Unichars 0.2 released
Unichars is a simple wrapper around Glib2 Unicode functions. You can use it to speed up certain methods on Unicode string. Currently supported are: upcase, downcase, reverse, and size. The cool thing about it is that it works seamlessly with ActiveSupport::Multibyte and it works great without ActiveSupport::Multibyte.
I guess Unichars is not a very exiting name like God, Vlad the Deployer, or Gerard Joling but I guess I’m not that kind of a guy.
You can install Unichars with Rubygems:
$ gem install unichars
Or you can fetch it from Github:
$ git clone git://github.com/Manfred/unichars.git
$ cd unichars
$ rake gem:install
With Rails
The examples in the README tell you how to use Unichars with Rails 2.1 or newer. I’ll just re-iterate how it’s done.
First you make sure you load the library, the easiest way to do this is with config.gem in environment.rb:
config.gem 'unichars'
Or when you dislike gems, you can just require it:
require 'unichars'
When you’re not using config.gem, you have to make sure ActiveSupport is loaded before Unichars, otherwise the Rails integration won’t magically work.
After that you have to tell ActiveSupport::Multibyte to use the Unichars class as proxy class. You can do that in an initializer or at the end of your environment.rb. I would recommend doing it in config/initializers/unichars.rb.
ActiveSupport::Multibyte.proxy_class = Unichars
Now all of Rails will automatically use the Unichars character proxy, you can also use it yourself:
'青山'.mb_chars.reverse #=> '山青'
Without Rails, but with ActiveSupport
require 'activesupport'
require 'unichars'
ActiveSupport::Multibyte.proxy_class = Unichars
$KCODE = 'u'
Other than that it’s similar to Rails:
'Sluß'.mb_chars.upcase #=> 'SLUSS'
A good time to talk about LC_CTYPE real quick. Note that Glib2 picks that up from your environment, so your results may vary depending on what it’s set too.
Without training wheels
require 'unichars'
If you don’t use ActiveSupport, you can still use Unichars because it comes with a light version of the Chars proxy. You will have to wire it yourself though:
class String
def mb_chars
Unichars.new(self)
end
end
'Copy-®'.mb_chars.size #=> 6
Without anything
Finally, you can just use the Glib2 wrapper and roll your own solution:
require 'glib'
Glib.utf8_upcase('Comme des Garçons').upcase #=> 'COMME DES GARÇONS'
Questions?
If you have any questions or issues, please use the Github Wiki Wiki as much as possible. If you want to discuss anything you can find me on Freenode in #rails-contrib. Have fun with Unichars!
Comments
Add your comment
In order to fight spam on this blog, posting comments from a browser without javascript is currently not supported.
Subscribe
Ferdinand Svehla about 12 hours later: (delete | show email)
Looks great so far.
Any plans on a JRuby-compatible version? ¶
Manfred Stienstra about 12 hours later: (delete)

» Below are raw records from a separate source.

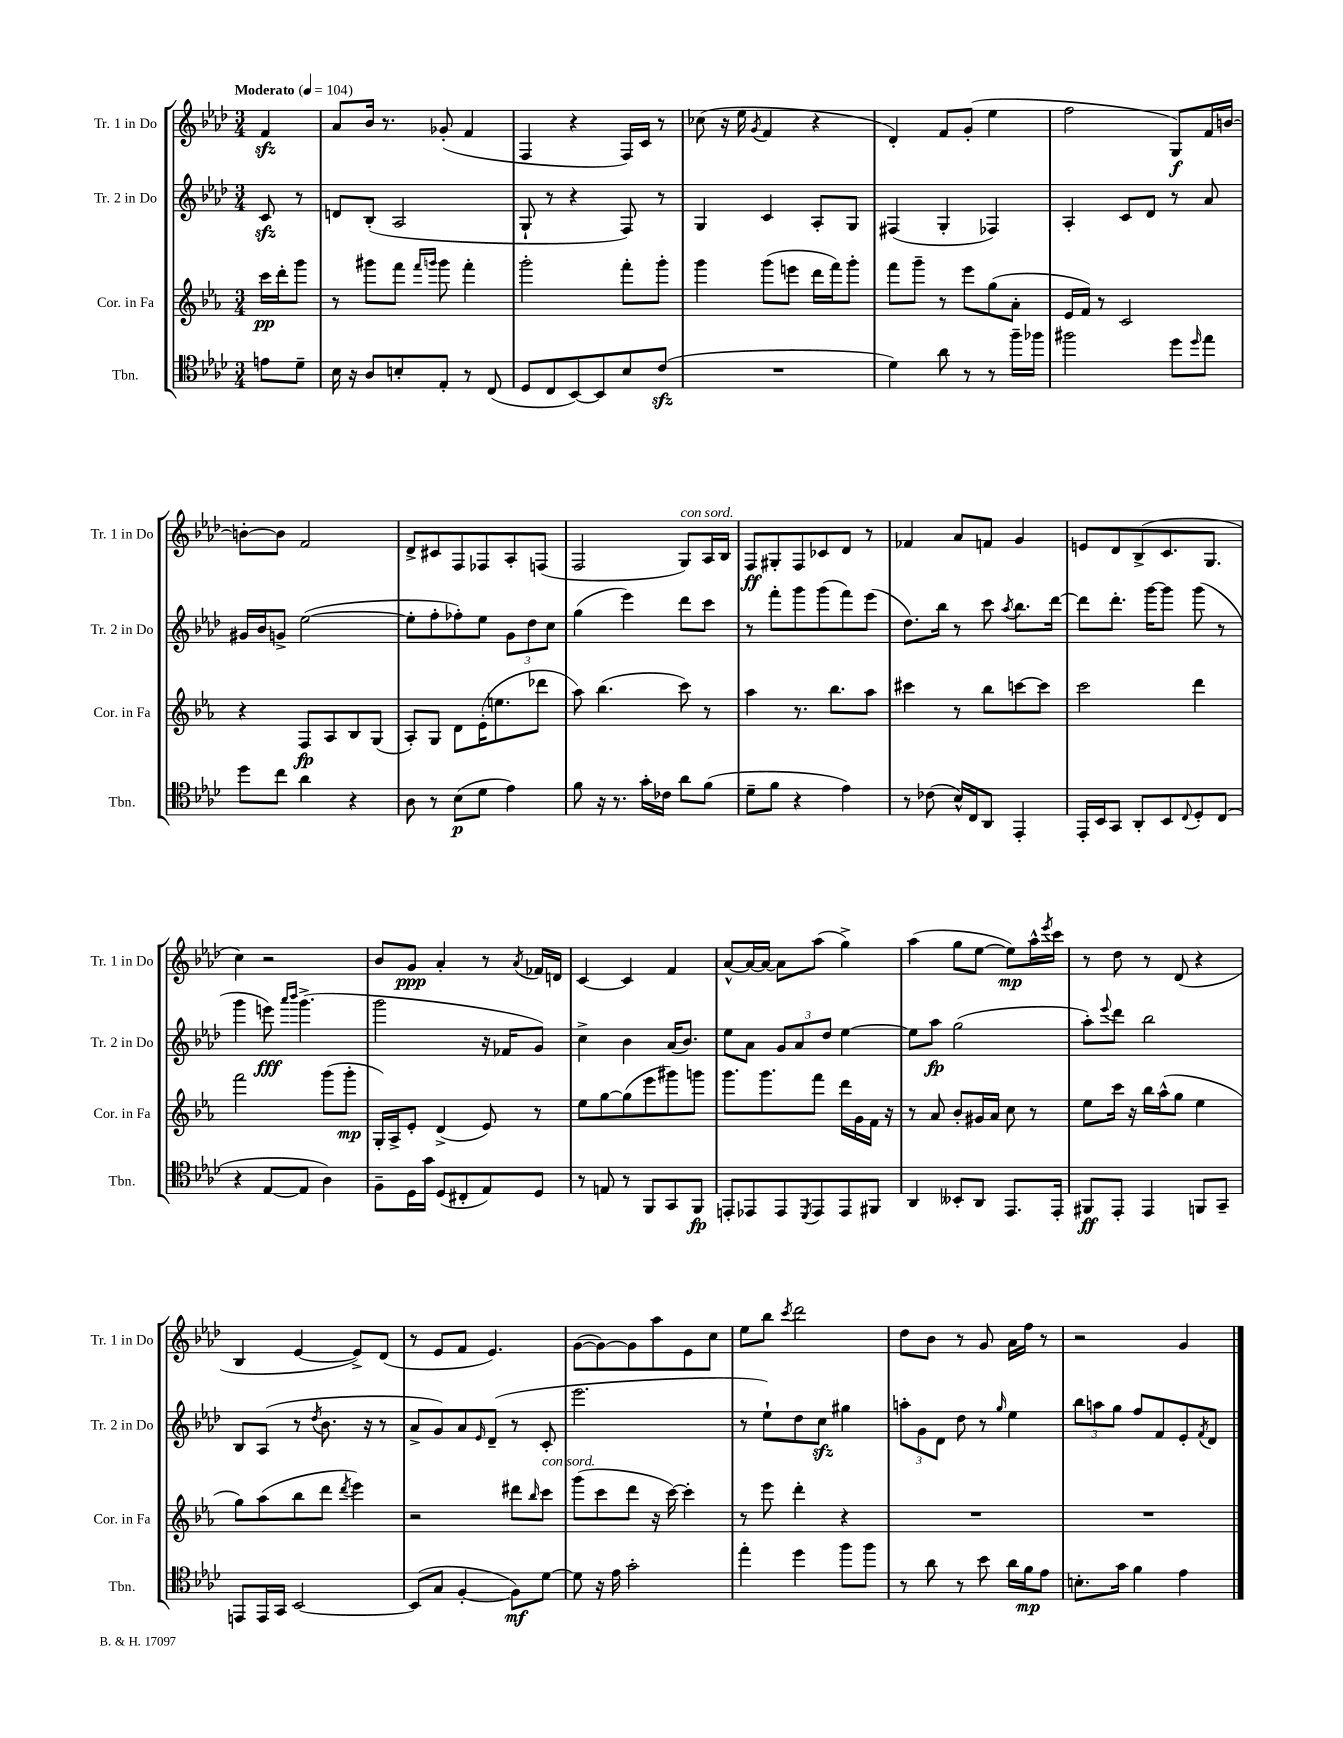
<<
\new StaffGroup <<
\new Staff = "s0" \with { instrumentName = "Tr. 1 in Do" shortInstrumentName = "Tr. 1 in Do" } {
    \clef treble \key aes \major \numericTimeSignature \time 3/4 \partial 4 \tempo "Moderato" 4 = 104
    f'4\sfz |
    aes'8 bes'16 r8. ges'8-.( f'4 |
    f4 r4 f16) c'16 r8 |
    ces''8( r16 ees''16 \acciaccatura { g'8 } f'4 r4 |
    des'4-.) f'8 g'8-.( ees''4 |
    f''2 g8\f) f'16 b'16~ |
    b'8~-. b'8 f'2 |
    des'8-> cis'8 f8 fes8 aes8-. f8( |
    f2 g8^\markup { \italic "con sord." }) aes16 bes16 |
    f8\ff gis8-. f8 ces'8 des'8 r8 |
    fes'4 aes'8 f'8 g'4 |
    e'8 des'8 bes8->( c'8. g8. |
    c''4) r2 |
    bes'8 g'8\ppp aes'4-. r8 \acciaccatura { aes'8 } fes'16 d'16 |
    c'4~ c'4 f'4 |
    aes'8~-^ aes'16~ aes'16~ aes'8 aes''8( g''4->) |
    aes''4( g''8 ees''8~ ees''8\mp) aes''16-^ \acciaccatura { ees'''8 } c'''16 |
    r8 des''8 r8 des'8( r4 |
    bes4 ees'4~ ees'8->) des'8( |
    r8 ees'8 f'8 ees'4.) |
    g'8~( g'8~) g'8 aes''8 ees'8 c''8 |
    ees''8 bes''8 \acciaccatura { c'''8 } des'''2 |
    des''8 bes'8 r8 g'8 aes'16 f''16 r8 |
    r2 g'4 \bar "|." |
}
\new Staff = "s1" \with { instrumentName = "Tr. 2 in Do" shortInstrumentName = "Tr. 2 in Do" } {
    \clef treble \key aes \major \numericTimeSignature \time 3/4 \partial 4
    c'8\sfz r8 |
    d'8 bes8-.( aes2 |
    g8-! r8 r4 f8) r8 |
    g4 c'4 aes8-. g8 |
    fis4( g4-. fes4) |
    aes4-. c'8 des'8 r8 aes'8 |
    gis'16 bes'16 g'8-> ees''2~( |
    ees''8-. f''8-. fes''8-.) ees''8 \tuplet 3/2 { g'8 des''8 c''8 } |
    g''4( ees'''4) des'''8 c'''8 |
    r8 f'''8-. g'''8 g'''8( f'''8) ees'''8( |
    des''8.) bes''16 r8 c'''8 \acciaccatura { aes''8 } bes''8. des'''16~ |
    des'''8 des'''8.-. g'''16~ g'''8 g'''8( r8 |
    g'''4 e'''8\fff) \grace { aes'''16 bes'''16 } g'''4.->( |
    g'''2 r16 fes'16 g'8) |
    c''4-> bes'4 aes'16( bes'8.) |
    ees''8 aes'8 \tuplet 3/2 { g'8 aes'8 des''8 } ees''4~ |
    ees''8 aes''8\fp g''2( |
    aes''8-.) \appoggiatura { ees'''8 } des'''8 bes''2 |
    bes8 aes8( r8 \acciaccatura { des''8 } bes'8. r16 r8 |
    aes'8-> g'8) aes'8 \grace { ees'16 } des'8--( r8 c'8-. |
    ees'''2. |
    r8 ees''8-!) des''8 c''8\sfz gis''4 |
    \tuplet 3/2 { a''8-. g'8 des'8 } des''8 r8 \grace { g''16 } ees''4 |
    \tuplet 3/2 { bes''8 a''8 g''8 } f''8 f'8 ees'8-. \acciaccatura { f'8 } des'8 \bar "|." |
}
\new Staff = "s2" \with { instrumentName = "Cor. in Fa" shortInstrumentName = "Cor. in Fa" } {
    \clef treble \key ees \major \numericTimeSignature \time 3/4 \partial 4
    c'''16\pp d'''16-. g'''8 |
    r8 gis'''8 f'''8 \grace { f'''16 g'''16 } g'''8 f'''4-. |
    g'''2-. f'''8-. g'''8-. |
    g'''4 g'''8( e'''8 d'''16 f'''16) g'''8-. |
    f'''8 g'''8-- r8 ees'''8 g''8( aes'8-. |
    ees'16 f'16) r8 c'2 |
    r4 f8\fp aes8 bes8 g8( |
    aes8-.) g8 d'8 ees'16-.( e''8. des'''8 |
    aes''8) bes''4.( c'''8) r8 |
    aes''4 r8. bes''8. aes''8 |
    cis'''4 r8 bes''8 c'''8~ c'''8 |
    c'''2 d'''4 |
    f'''2 g'''8( g'''8-.\mp |
    g16-.) aes16-> ees'8-. d'4->( ees'8) r8 |
    ees''8 g''8~ g''8( ees'''8 gis'''8) g'''8 |
    g'''8. g'''8. f'''8 d'''16 g'16 f'16 r16 |
    r8 aes'8 bes'8-. gis'16 aes'16 c''8 r8 |
    ees''8 c'''16 r16 bes''16 aes''16-^( g''8 ees''4 |
    g''8) aes''8( bes''8 d'''8 \acciaccatura { d'''8 } ees'''4) |
    r2 dis'''8 \grace { bes''16 } c'''8^\markup { \italic "con sord." } |
    g'''8( c'''8 d'''8 r16 c'''16~) c'''4-. |
    r8 ees'''8 d'''4-. r4 |
    R2. |
    R2. \bar "|." |
}
\new Staff = "s3" \with { instrumentName = "Tbn." shortInstrumentName = "Tbn." } {
    \clef tenor \key aes \major \numericTimeSignature \time 3/4 \partial 4
    e'8 des'8-- |
    bes16 r16 aes8 b8-. ees8-. r8 c8( |
    des8 c8 bes,8~) bes,8 bes8 c'8\sfz( |
    R2. |
    des'4) aes'8 r8 r8 f''16-- fes''16 |
    fis''2 des''8 \grace { des''16 } ees''8 |
    des''8 c''8 aes'4 r4 |
    aes8 r8 bes8\p( des'8 ees'4) |
    f'8 r16 r8. g'16-. ces'16 aes'8 f'8( |
    des'8-- f'8 r4 ees'4) |
    r8 ces'8( bes16-^) c16 aes,8 ees,4-. |
    ees,16-. bes,16 g,8 aes,8-. bes,8 \appoggiatura { c8 } des8-. c8( |
    r4 ees8~ ees8 aes4) |
    f8-- des16 g'16 des8( cis8-. ees8) des8 |
    r8 e8 r8 f,8 g,8 f,8\fp |
    e,8-. ees,8 ees,8 \acciaccatura { des,8 } ees,8 ees,8 fis,8 |
    aes,4 beses,8-. aes,8 ees,8. ees,16-. |
    fis,8\ff ees,8-. ees,4 f,8 g,8-- |
    e,8 e,16 g,16 bes,2~ |
    bes,8( g8 f4~-. f8\mf) des'8~ |
    des'8 r16 ees'16 g'2-. |
    ees''4-. des''4 f''8 f''8 |
    r8 aes'8 r8 bes'8 aes'16 f'16\mp ees'8 |
    b8.-. g'16 f'4 ees'4 \bar "|." |
}
>>
>>
\layout { \context { \Score \remove "Bar_number_engraver" } }
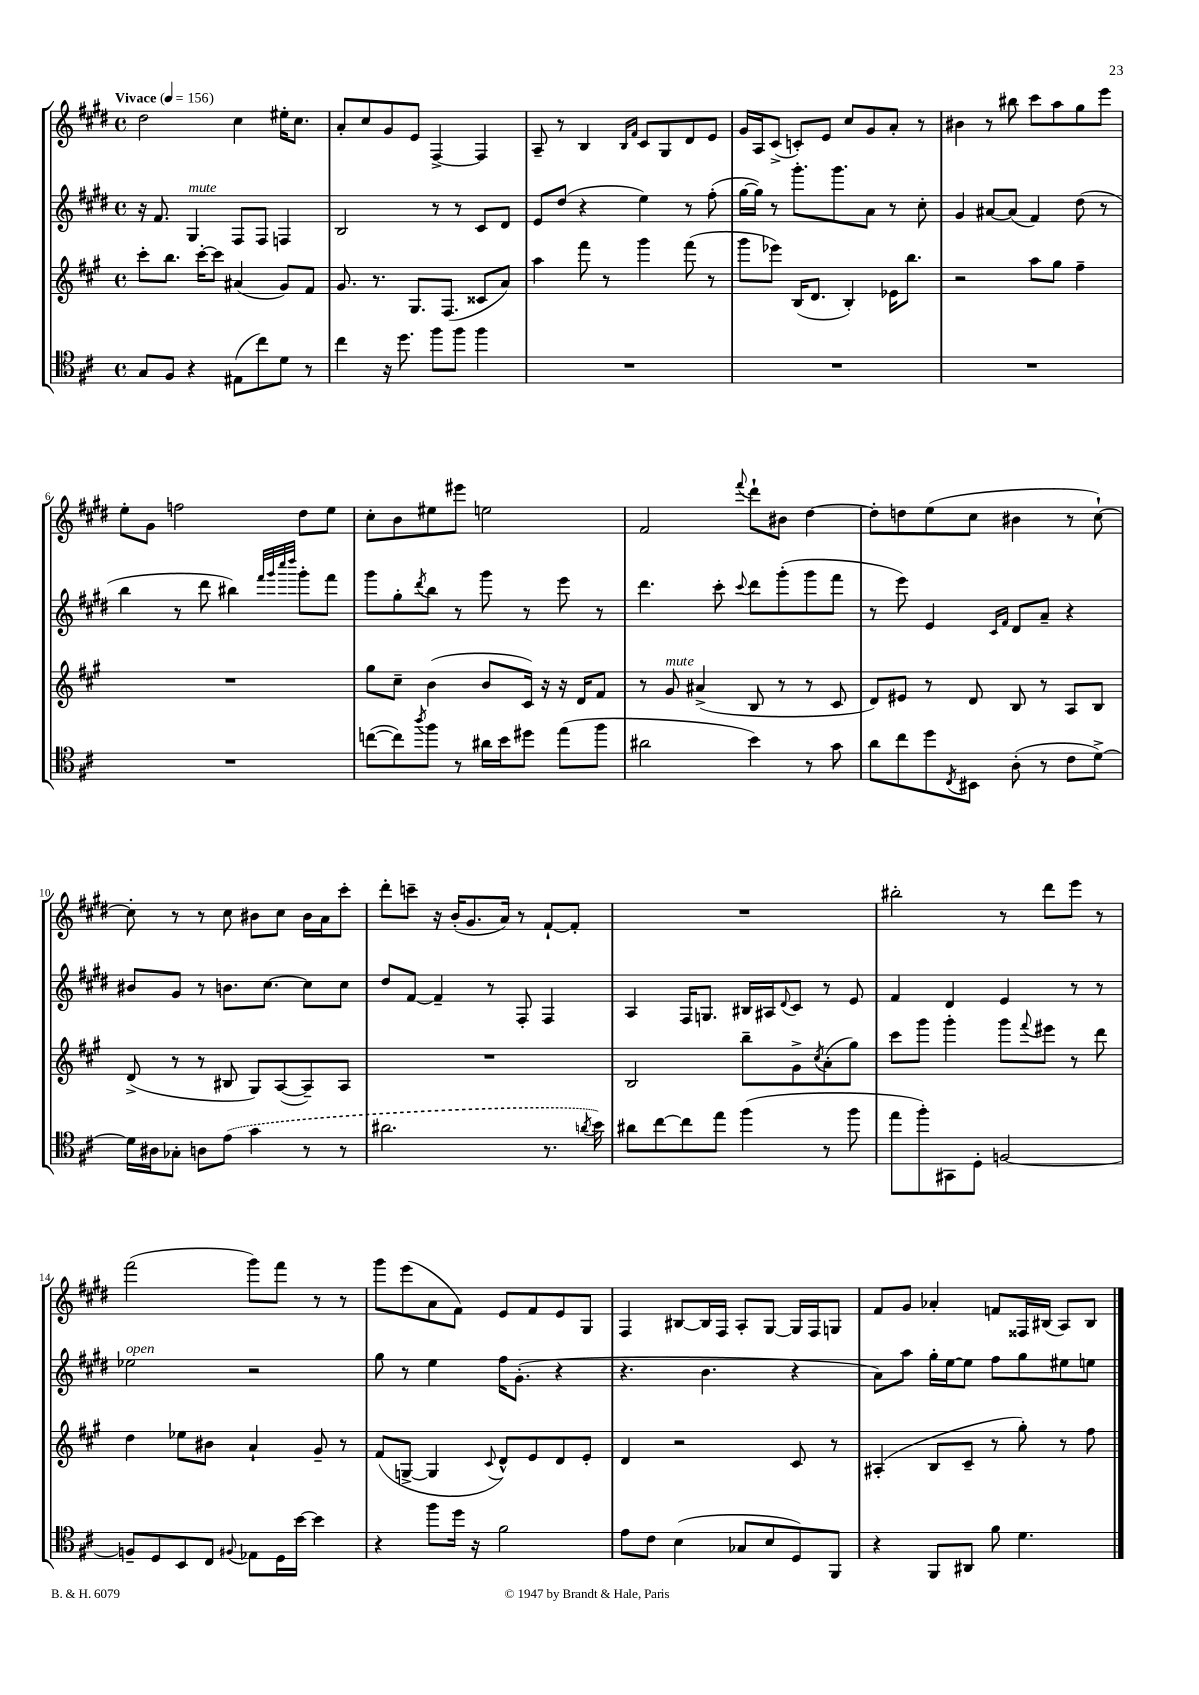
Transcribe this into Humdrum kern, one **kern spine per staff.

**kern	**kern	**kern	**kern
*part4	*part3	*part2	*part1
*staff4	*staff3	*staff2	*staff1
*clefC4	*clefG2	*clefG2	*clefG2
*k[f#c#]	*k[f#c#g#]	*k[f#c#g#d#]	*k[f#c#g#d#]
*M4/4	*M4/4	*M4/4	*M4/4
*met(c)	*met(c)	*met(c)	*met(c)
*MM156	*MM156	*MM156	*MM156
=1	=1	=1	=1
!	!	!	!LO:TX:a:B:t=Vivace
8G/L	8ccc#'\L	16r	2dd#\
.	.	8.f#/	.
8F#/J	8.bb\J	.	.
!	!	!LO:TX:a:i:t=mute	!
4r	.	4G#/	.
.	[16ccc#'\KL	.	.
.	8ccc#\J]	.	.
(8E#X\L	(4a#X/	8F#/L	4cc#\
8cc#\)	.	8F#/J	.
8d\J	8g#/L)	4Fn/	16ee#X'\KL
.	.	.	8.cc#\J
8r	8f#/J	.	.
=2	=2	=2	=2
4cc#\	8.g#/	2B/	8a'/L
.	.	.	8cc#/
.	8.r	.	.
16r	.	.	8g#/
8.dd\	.	.	.
.	8.G#/L	.	8e/J
8ff#\L	.	8r	[4F#^/
.	(8.F#/J	.	.
8ff#\J	.	8r	.
4ff#\	8c##X/L	8c#/L	4F#/]
.	8a/J)	8d#/J	.
=3	=3	=3	=3
1r	4aa\	8e/L	8A~/
.	.	(8dd#/J	8r
.	8fff#\	4r	4B/
.	8r	.	.
.	.	.	16qqB/LL
.	.	.	16qqf#/JJ
.	4ggg#\	4ee\)	8c#/L
.	.	.	8G#/
.	(8fff#\	8r	8d#/
.	8r	(8ff#'\	8e/J
=4	=4	=4	=4
1r	8ggg#\L	[16gg#\LL	16g#/LL
.	.	16gg#\JJ])	16A/J
.	8eee-X\J)	8r	(8c#^/J
.	(16B/KL	8.ggg#'\L	8cn'/L)
.	8.d/J	.	.
.	.	.	8e/J
.	.	8.ggg#\	.
.	4B'/)	.	8cc#/L
.	.	8a\J	8g#/
.	16e-X\KL	8r	8a'/J
.	8.bb\J	.	.
.	.	8cc#'\	8r
=5	=5	=5	=5
1r	2r	4g#/	4b#X\
.	.	[8a#X/L	8r
.	.	(8a#/J]	8bb#X\
.	8aa\L	4f#/)	8ccc#\L
.	8gg#\J	.	8aa\
.	4ff#~\	(8dd#\	8gg#\
.	.	8r	8eee\J
!!LO:LB:g=z
=6	=6	=6	=6
1r	1r	4bb\	8ee'\L
.	.	.	8g#\J
.	.	8r	2ffn\
.	.	8ddd#\	.
.	.	4bb#X\)	.
.	.	32qqfff#/LLL	.
.	.	32qqggg#/	.
.	.	32qqcccc#/	.
.	.	32qqdddd#/JJJ	.
.	.	8ggg#'\L	8dd#\L
.	.	8fff#\J	8ee\J
=7	=7	=7	=7
([8ccn\L	8gg#\L	8ggg#\L	8cc#'\L
8cc\])	8cc#~\J	8gg#'\	8b\
8qaa/	.	8qddd#/	.
8ff#\J	(4b\	8bb\J	8ee#X\
8r	.	8r	8eee#X\J
16a#X\LL	8b/L	8ggg#\	2een\
16b\J	.	.	.
8dd#X\J	16c#/Jk)	8r	.
.	16r	.	.
(8ee\L	16r	8eee\	.
.	16d/KL	.	.
8ff#\J	8f#/J	8r	.
=8	=8	=8	=8
2a#X\	8r	4.ddd#\	2f#/
!	!LO:TX:a:i:t=mute	!	!
.	8g#/	.	.
.	(4a#X^/	.	.
.	.	8ccc#'\	.
.	.	8qqccc#/	8qqfff#/
4b\)	8B/	8ddd#\L	8ddd#`\L
.	8r	(8ggg#'\	8b#X\J
8r	8r	8ggg#\	[4dd#\
8g\	8c#/	8fff#\J	.
=9	=9	=9	=9
8a\L	8d/L)	8r	8dd#'\L]
8cc#\	8e#X/J	8eee\)	8ddn\
8dd\	8r	4e/	(8ee\
8qC#/	.	.	.
8BB#X\J	8d/	.	8cc#\J
.	.	16qqc#/LL	.
.	.	16qqf#/JJ	.
(8A'\	8B/	8d#/L	4b#X\
8r	8r	8a~/J	.
8c#\L	8A/L	4r	8r
[8d^\J)	8B/J	.	[8cc#`\)
!!LO:LB:g=z
=10	=10	=10	=10
16d\LL]	(8d^/	8b#X/L	8cc#'\]
16A#X\J	.	.	.
8G-X'\J	8r	8g#/J	8r
8An\L	8r	8r	8r
(8e\J	8B#X/	8.bn\L	8cc#\
4g\	8G#/L)	.	8b#X\L
.	.	[8.cc#\J	.
.	([8A/	.	8cc#\J
8r	8A~/])	8cc#\L]	16b#\LL
.	.	.	16a\J
8r	8A/J	8cc#\J	8ccc#'\J
=11	=11	=11	=11
2.a#X\	1r	8dd#/L	8ddd#'\L
.	.	[8f#/J	8cccn~\J
.	.	4f#~/]	16r
.	.	.	(16b'/KL
.	.	.	8.g#/
.	.	8r	.
.	.	.	16a/Jk)
.	.	8F#'/	8r
8.r	.	4F#/	[8f#`/L
.	.	.	8f#'/J]
8qan/	.	.	.
16b\)	.	.	.
=12	=12	=12	=12
8a#X\L	2B/	4A/	1r
[8cc#\	.	.	.
8cc#\]	.	16F#/KL	.
.	.	8.Gn/J	.
8ee\J	.	.	.
(4ff#\	8bb~\L	16B#X/LL	.
.	.	16A#X/J	.
.	.	8qqd#/	.
.	8g#^\	8c#/J	.
.	8qcc#/	.	.
8r	(8a'\	8r	.
8ff#\	8gg#\J)	8e/	.
=13	=13	=13	=13
8ee\L	8ccc#\L	4f#/	2bb#X'\
8ff#'\)	8ggg#\J	.	.
8GG#X\	4ggg#'\	4d#/	.
8D'\J	.	.	.
[2Fn/	8ggg#\L	4e/	8r
.	8qqfff#/	.	.
.	8eee#X\J	.	8ddd#\L
.	8r	8r	8eee\J
.	8ddd\	8r	8r
!!LO:LB:g=z
=14	=14	=14	=14
!	!	!LO:TX:a:i:t=open	!
8Fn~/L]	4dd\	2ee-X\	(2fff#\
8D/	.	.	.
8BB/	8ee-X\L	.	.
8C#/J	8b#X\J	.	.
8qqF#X/	.	.	.
8E-X\L	4a`/	2r	8ggg#\L)
16D\L	.	.	8fff#\J
[16b\JJ	.	.	.
4b\]	8g#~/	.	8r
.	8r	.	8r
=15	=15	=15	=15
4r	(8f#/L	8gg#\	8ggg#\L
.	[8Gn^/J	8r	(8eee\
8ff#\L	4G/]	4ee\	8a\
16dd\Jk	.	.	8f#\J)
16r	.	.	.
.	8qqc#/	.	.
2f#\	8d^^/L)	16ff#\KL	8e/L
.	.	(8.g#'\J	.
.	8e/	.	8f#/
.	8d/	4r	8e/
.	8e'/J	.	8G#/J
=16	=16	=16	=16
8e\L	4d/	4.r	4F#/
8c#\J	.	.	.
(4B\	2r	.	[8B#X/L
.	.	4.b\	16B#/L]
.	.	.	16F#/JJ
8G-X/L	.	.	8A'/L
8B/	.	.	[8G#/J
8D/)	8c#/	4r	16G#/LL]
.	.	.	16F#/J
8FF#/J	8r	.	8Gn/J
=17	=17	=17	=17
4r	(4A#X'/	8a\L)	8f#/L
.	.	8aa\J	8g#/J
8FF#/L	8B/L	16gg#'\LL	4a-X'/
.	.	[16ee\J	.
8AA#X/J	8c#~/J	8ee\J]	.
8f#\	8r	8ff#\L	8fn/L
4.d\	8gg#'\)	8gg#\	16F##X/L
.	.	.	(16B#X/JJ
.	8r	8ee#X\	8A/L)
.	8ff#\	8een\J	8B#/J
==	==	==	==
*-	*-	*-	*-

There are no plans to develop a JRuby version because we never use it. The API of Unichars is really simple so it should be trivial to wrap a Java String to do the same.
I wouldn't mind accepting patches though. ¶
Rob 400 days later: (delete | show email)
Manfred, i can't get it installed on a SL-Mac to use it with Macruby. I really would like to have an alternative for mb_chars it coz Macruby doesn't support ActiveSupport (yet) ... well, keep up the good work :) ¶
Manfred Stienstra 406 days later: (delete)
MacRuby doesn't really need Unichars because it has NSString, which has excellent Unicode support. Also, I don't think extensions work on MacRuby just yet.
I guess Unichars could be used as a compatibility layer between different implementations. Like I mentioned earlier, I haven't really seen the need to implement it because I don't use it. It would be great if someone who actually needs it could implement and maintain it. I could certainly help. ¶